RNA Expression Types

• Monocystronic RNA: Most common in eukaryotes, where a single mRNA only directs the synthesis of one protein.

• Polycistronic RNA: More commonly found in prokaryotes. A single mRNA can code for multiple proteins during translation without any editing.

• Eukaryotic mRNAs typically encode only one protein each but may produce different protein variants through splicing.

Splicing and mRNA Variants

• Introns and exons undergo processing during the formation of a primary transcript.

• Primary Transcript: The initial form of RNA prior to processing which includes both introns and exons.

• RNA Processing Stages:

  • Removal of introns.

  • Joining together of exons.

  • Addition of poly A tails.

• Most human genes are about 50,000 base pairs long, with over 95% consisting of non-coding sequences (introns and regulatory elements).

• Complex Transcription Units: These units often have multiple splice sites and alternative splicing options, allowing for different mRNA types derived from the same gene.

• Alternative Splicing: A process where different combinations of exons are spliced together, resulting in diverse mRNAs.

Alternative Polyadenylation

• Genes may have alternative poly A sites, affecting the resulting mRNA's length and sequence.

• Alternative Promoters: Specific regions that can initiate transcription in different cell types, leading to different first exons in the resulting mRNA.

Exon Duplication and Gene Families

• Exon Duplication: Can occur during recombination in meiosis, leading to copies of exons within a gene.

• Gene Duplication: Involves entire genes being duplicated, potentially leading to gene families which consist of functionally related but genetically distinct genes. Examples include:

  • Immunoglobulins (antibodies with various functions).

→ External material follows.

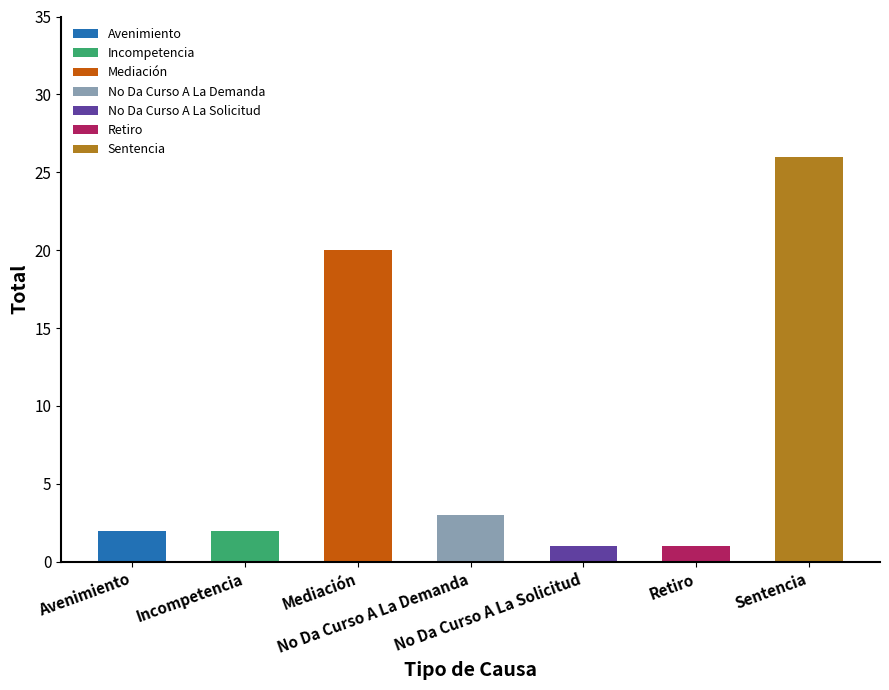

Are the bars horizontal?

No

  • Olfactory receptors (responsible for smell).

  • Cytoskeletal proteins (which provide cell shape).

Pseudogenes

• A pseudogene is a non-functional copy of a gene that has accumulated mutations preventing it from producing a functional product.

• The prevalence of pseudogenes is often higher in multicellular eukaryotes compared to single-cell eukaryotes.

The ENCODE Project

• The ENCODE (Encyclopedia of DNA Elements) project aimed to identify all functional elements within the human genome, emphasizing that many previously considered "junk" regions may still have important regulatory or functional roles.

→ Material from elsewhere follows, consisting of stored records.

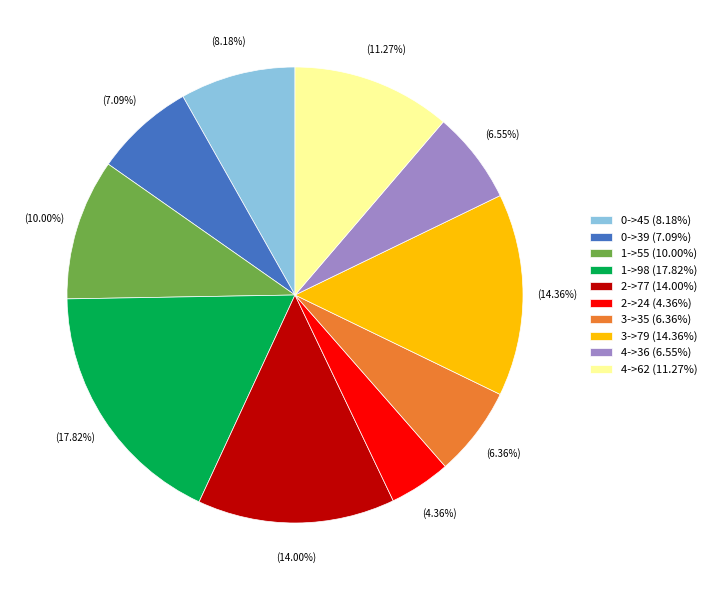

What is the ratio of the value at 3->79 to the value at 0->45?

1.8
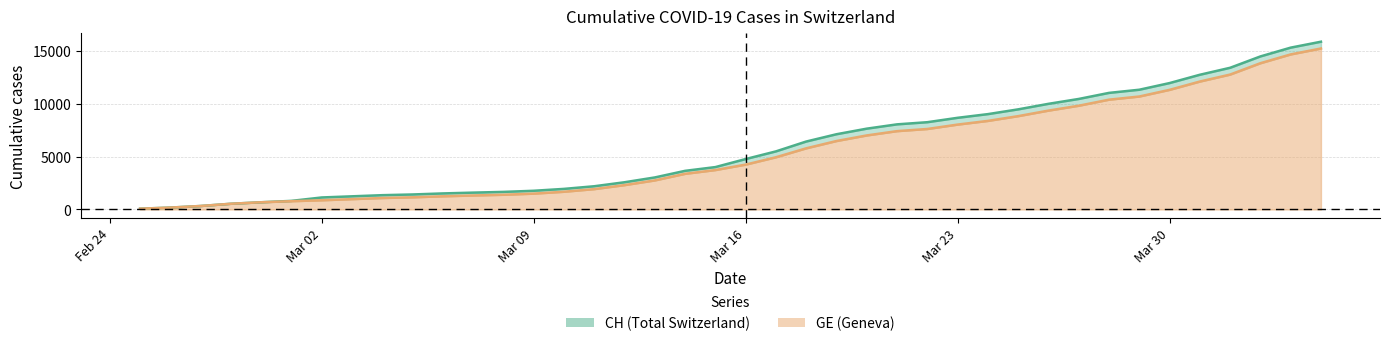

True or false: GE and CH cross at least once.

False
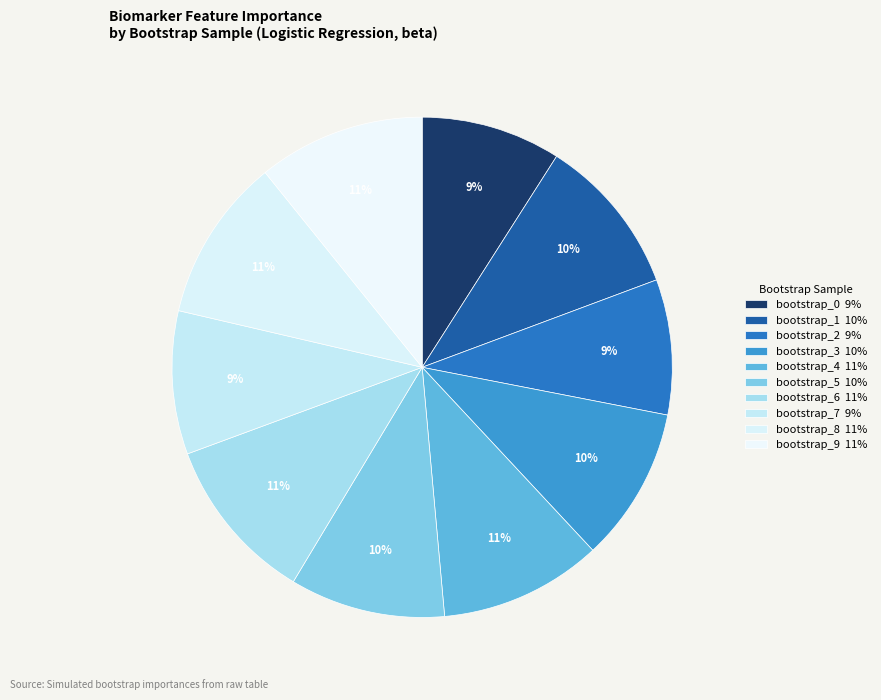

What is the total percentage of bootstrap_3 and bootstrap_2?

18.7%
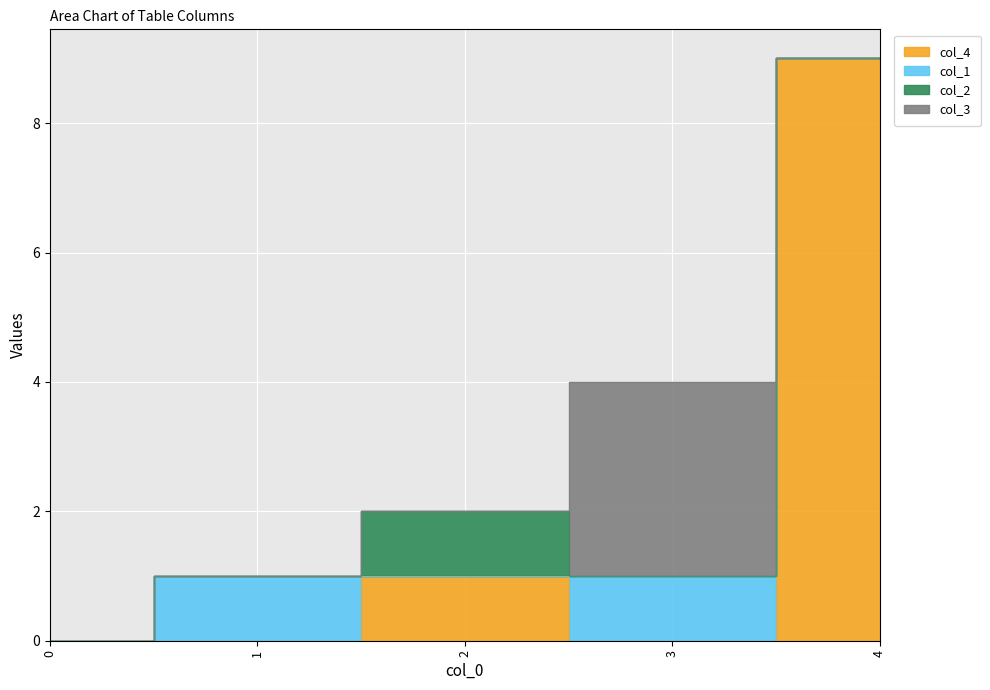

True or false: col_2 and col_1 cross at least once.

True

Chromosomal Organization of Genes and Non-coding DNA

• Larger multicellular genomes contain many genes but also significant non-functional sequences.

• Gene distribution can vary:

  • Gene-rich regions: High density of genes in a compact area.

  • Gene deserts: Areas where genes are few and separated by large distances.

Simple Sequence DNA

• Simple Sequence DNA: Represents the main type of repetitive DNA in chromosomes, constituting approximately 6% of the human genome.

  • Microsatellites: Repeated sequences of 1-13 base pairs that can repeat extensively.

  • Minisatellites: Larger sequences ranging from 1-5 kilobase pairs.

• Simple sequence DNA is typically found concentrated at centromeres and telomeres, protecting chromosomal integrity during replication.

Implications of DNA Slippage

• DNA Slippage: Can introduce expansions or contractions of microsatellite regions during replication, which may lead to genetic disorders. For example:

  • Huntington's Disease: An example where specific triplet repeats are expanded.

Applications in DNA Fingerprinting

• DNA fingerprinting exploits individual differences in DNA, particularly using microsatellites and polymorphisms between individuals to establish identity or family relationships in forensic analysis.

• Techniques include PCR amplification and restriction enzyme analysis, helping differentiate between DNA samples in various applications, including paternity testing and crime scene analysis.